Performing an analysis of agreement between scorers

For transparency, assess level of agreement between technical experts for each research option/question using Kappa calculation.

Step 14

Linking computed research priority scores with investment decisions

All decisions that need to be made must be based on i) research priority scores (RPS) and cost of each research option/question, either already supported or proposed as an alternative ii) maximising the sum of RPS values of supported research options within a given fixed budget iii) if the sum of the RPS scores within an existing program is lower than the sum of the alternative, resources should be shifted from the existing into the new research options.

Step 15

Feedback and revision

Adjust the research investment portfolio to new contexts and aim to reduce the existing disease burden in the most cost-effective and equitable way by i) adding further research options/questions to the list ii) adding additional criteria ii) re-scoring all research options in the redefined context iv) revising thresholds and weights.

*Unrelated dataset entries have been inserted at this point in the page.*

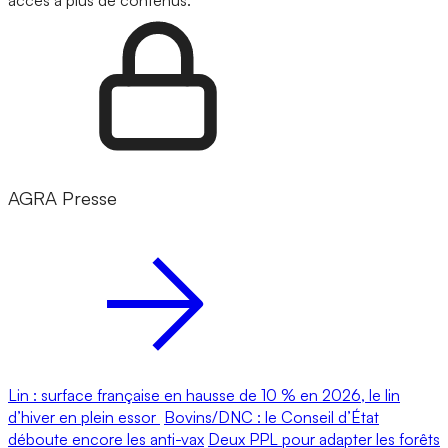
accès à plus de contenus.
AGRA Presse
Lin : surface française en hausse de 10 % en 2026, le lin
d’hiver en plein essor
Bovins/DNC : le Conseil d’État
déboute encore les anti-vax
Deux PPL pour adapter les forêts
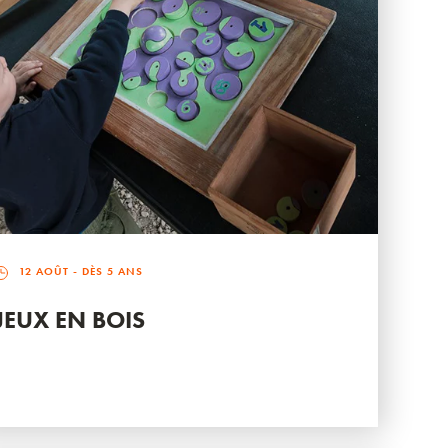
12 AOÛT
- DÈS 5 ANS
JEUX EN BOIS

The advantages of this method are i) transparent presentation of the context and criteria in the priority setting process ii) management of the process by stakeholders/investors over its entire duration iii) structured way of scoring which should limit specific interest or personal biases iv) involvement of non-technical stakeholders v) flexibility of the process according to context  vi) potential to revise weights and thresholds  according to context vii) simple presentation of the strengths and weaknesses of competing research options viii) ability to rank research options ix) a simple quantitative outcome x) exposure of points of agreement and controversy.

The authors report that whilst the process outlined above attempts to deal with complex issues, it would benefit from independent validation. Concerns relate to the potential for a limited number of research options/questions, and the role of bias by involving a very limited group of technical experts and stakeholders.